Peter McCormack: Is this a very similar problem to the Aboriginals in Australia, and I think there's an issue in New Zealand, I'm pretty sure New Zealand as well.
Bret Weinstein: Yes, it's the same problem and it's the same process. It has to do with taking one of the essential features of being human, and disrupting it for narrow purposes, or disrupting it out of sheer ignorance of how a human being functions, and then never figuring out how to restore it. Which isn't to say that we don't have many successful and highly insightful blacks, it's not that you can't acquire the software, but the point is at the population level, the stuff that allow the best software to be acquired, is known to be broken.
If you live in a neighbourhood that has a history of oppression, what are the chances you have an excellent school? Chances are close to zero. So anyway, it's not like this is such a hard problem to solve, but it is one that you have to focus on with a systems approach, rather than leaping to the conclusion that if a population isn't succeeding it's because secretly people believe things about them.
Peter McCormack: So this is a problem of inequality, historical inequality, which predominantly affects these two groups, and the resulting inequality of what you spoke about.
Bret Weinstein: So you know the cybernetic principle? The purpose of a system is what it does.
Peter McCormack: Yeah.
Bret Weinstein: The purpose of our system is the concentration and amplification of existing systems of distribution of wellbeing. So to the extent that a population has been frozen out of wellbeing, and in the past these two populations were obviously frozen out of wellbeing for well understood reasons.
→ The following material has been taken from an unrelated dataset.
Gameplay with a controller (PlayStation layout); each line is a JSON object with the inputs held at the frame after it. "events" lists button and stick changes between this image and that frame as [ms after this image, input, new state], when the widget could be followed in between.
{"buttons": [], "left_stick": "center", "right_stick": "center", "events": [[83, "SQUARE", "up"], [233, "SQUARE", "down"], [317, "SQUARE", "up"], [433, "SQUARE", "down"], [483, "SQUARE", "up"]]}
To the extent that you never correct that, then that pattern just simply gets picked up by this status quo reproducing algorithm that is running inside our governance structure, and it will continue on indefinitely until you confront it.
So I think that's where we are. The tragedy here is that people who are frustrated by being frozen out, and all sorts of people are frustrated by being frozen out, it's not primarily even a racial issue, you've got an entire generation of millennials that are discovering that somehow they're going to be saddled with debt and they're not going to be able to afford homes. The idea of supporting a family is becoming preposterous and they're in open revolt.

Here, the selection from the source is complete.